Controlling how hard it is to make usually creates supply problems.
Lack of supply in a base currency isn't a problem, in fact, it is a
requirement for currency to function. People will only accept something as payment if they want more of it than they currently have. Imagine if you will a planet made entirely of solid gold. On this hypothetical planet, everyone has as much gold as they could ever want and then some, so nobody would have any reason to accept it as payment. Trying to buy something on this planet with gold coins would be like trying to buy something on Earth with a handful of dirt. The excess supply of gold makes it worthless as a form of currency. Currency can only have value when it is
scarce.
Since bitcoins are divisible, it only creates a perception of undersupply. As demand for more resources and currency grows, there seems to be only a decrease in calculations in the algorithm to counter the automatic deflation of the currency. The threat of making a new block and blockchain from something previous is the limiting factor for the ease of calculations. I still don't understand why the self-regulation needs to be a calculation humbling cloud super-computing.
The purpose of the cloud supercomputing is
not to regulate the money supply, it to secure the network. The money supply isn't actaully "regulated" at all, in the traditional sense of the word. There is simply a fixed money supply which is distributed according to a fixed schedule to the people who contribute their computing power to the network.
I guess if the next block were discovered, and the couple of blocks after that, and the several after that were discovered by the same person, then in that time a resourceful hoarder could indeed record 'who traded what' according to their best interests.
It is true that miners can arbitrarily decide which transactions get included in a block, but there are few things to keep in mind:
1) Miners cannot forge or alter transactions; a transaction must be included exactly as it is, or else not at all.
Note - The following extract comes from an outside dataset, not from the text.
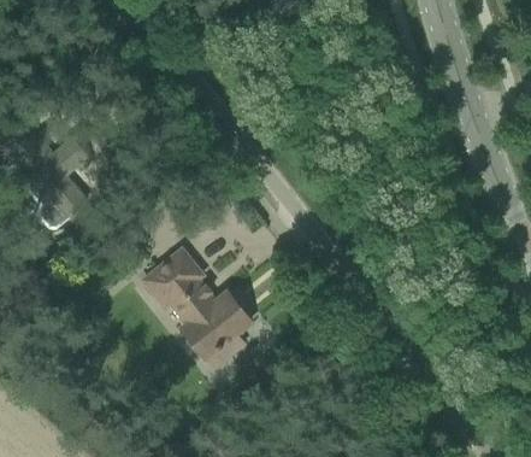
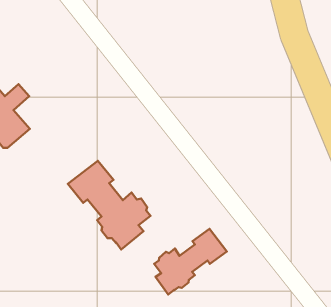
building: none -> [154,229,227,294]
2) Transactions that do not make it into the next block are still "remembered" by the network, and may be included in a future block. If one miner refuses to process certain transactions, this merely results in the transaction being delayed until a block is found by another miner who does decide to include the transaction.
3) Miners collect transaction fees. It is
always in a miner's "best interests" to include all fee-paying transactions no matter what, since including a transaction requires no more work than not including it.
Who controls the past controls the future even over 20 or 30 minutes with the way verification is structured. With high work requirements and demand, it's unlikely the same group/person would get the most recent blocks and corrupt them. A fix would be hard to come by with automatic acceptance of the newest blocks.
The newest blocks are
not automatically accepted. For a block to be accepted, it must meet the proof-of-work requirement and must not contain any invalid transactions. Additionally, if two conflicting blockchains are received, the one with which required the most work to produce is accepted, regardless of which one was received first.
I was thinking that with anything like a basis or alternative, the scenario could be averted because blocks would not be awesomely fungible. Maybe having something like a shared recognition of all blocks within the same time period (right after creation) would lessen the chance that corrupted blocks get the sort of system-shock acceptance seems possible.
Blocks are not fungible. Each is unique and impossible to forge. Any kind of "shared recognition" of blocks produced at the same time is impossible since the two blocks will contain different transactions (at the very least, the block reward will be paid to different addresses).